Signs and symptoms that a young child may be at risk of dyslexia include:
- Late talking
- Learning new words slowly
- Difficulty learning nursery rhymes
- Difficulty playing rhyming games
Once your child is in school, dyslexia signs and symptoms may become more apparent, including:
- Reading well below the expected level for your child’s age
- Problems processing and understanding what he or she hears
- Difficulty comprehending rapid instructions
- Problems remembering the sequence of things
- Difficulty seeing (and occasionally hearing) similarities and differences in letters and words
- Inability to sound out the pronunciation of an unfamiliar word
- Difficulty spelling
- Trouble learning a foreign language
Teens and Adults
Dyslexia symptoms in teens and adults are similar to those in children. Though early intervention is beneficial for dyslexia treatment, it’s never too late to seek help. Some common dyslexia symptoms in teens and adults include:
- Difficulty reading, including reading aloud
- Trouble understanding jokes or expressions that have a meaning not easily understood from the specific words (idioms), such as “piece of cake” meaning “easy”

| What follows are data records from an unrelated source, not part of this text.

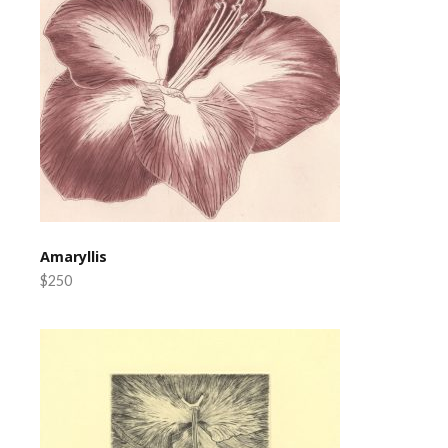
Amaryllis
$250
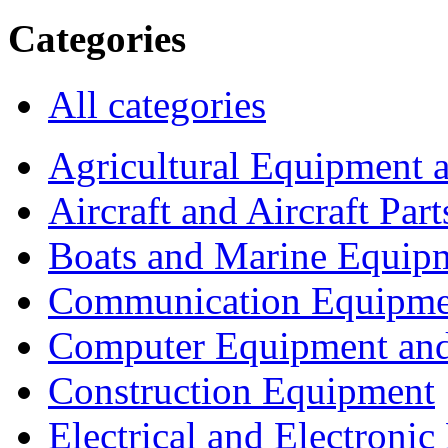
Categories
All categories
Agricultural Equipment 
Aircraft and Aircraft Part
Boats and Marine Equip
Communication Equipme
Computer Equipment and
Construction Equipment
Electrical and Electron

- Difficulty with time management
- Difficulty summarizing a story
- Trouble learning a foreign language
- Difficulty memorizing
- Difficulty doing math problems
CAUSES OF DYSLEXIA
People with dyslexia find it difficult to recognize the different sounds that make up words and relate these to letters. Dyslexia isn’t related to a person’s general level of intelligence. Children and adults of all intellectual abilities can be affected by dyslexia.
- Highly hereditary.
- A difference in the way the brain processes
- Challenges in the development of phonological awareness
Strengths that individuals with dyslexia may display include:
- Inquiring mind
- Problem Solving
- Comprehending new ideas
- Generating ideas
- Analytic thinking
- Creative thinking
- 3-D construction
- Finding different strategies
- Seeing the big picture
- Insightful thinking
COMPLICATIONS OF DYSLEXIA
Dyslexia can lead to a number of problems, including:
- Trouble learning. Because reading is a skill basic to most other school subjects, a child with dyslexia is at a disadvantage in most classes and may have trouble keeping up with peers.
- Social problems. Left untreated, dyslexia may lead to low self-esteem, behavior problems, anxiety, aggression, and withdrawal from friends, parents and teachers.
- Problems as adults. The inability to read and comprehend can prevent a child from reaching his or her potential as the child grows up. This can have long-term educational, social and economic consequences.
Children who have dyslexia are at increased risk of having attention-deficit/hyperactivity disorder (ADHD), and vice versa. ADHD can cause difficulty sustaining attention as well as hyperactivity and impulsive behavior, which can make dyslexia harder to treat.
MANAGEMENT OF DYSLEXIA
Through the use of compensation strategies, therapy and educational support, dyslexic individuals can learn to read and write. There are techniques and technical aids which help to manage or conceal symptoms of the disorder. Removing stress and anxiety alone can sometimes improve written comprehension.
For dyslexia intervention with alphabet-writing systems, the fundamental aim is to increase a child’s awareness of correspondences between graphemes (letters) and phonemes (sounds), and to relate these to reading and spelling by teaching how sounds blend into words. It has been found that reinforced collateral training focused on reading and spelling yields longer-lasting gains than oral phonological training alone. Early intervention that is done for children at a young age can be successful in reducing reading failure.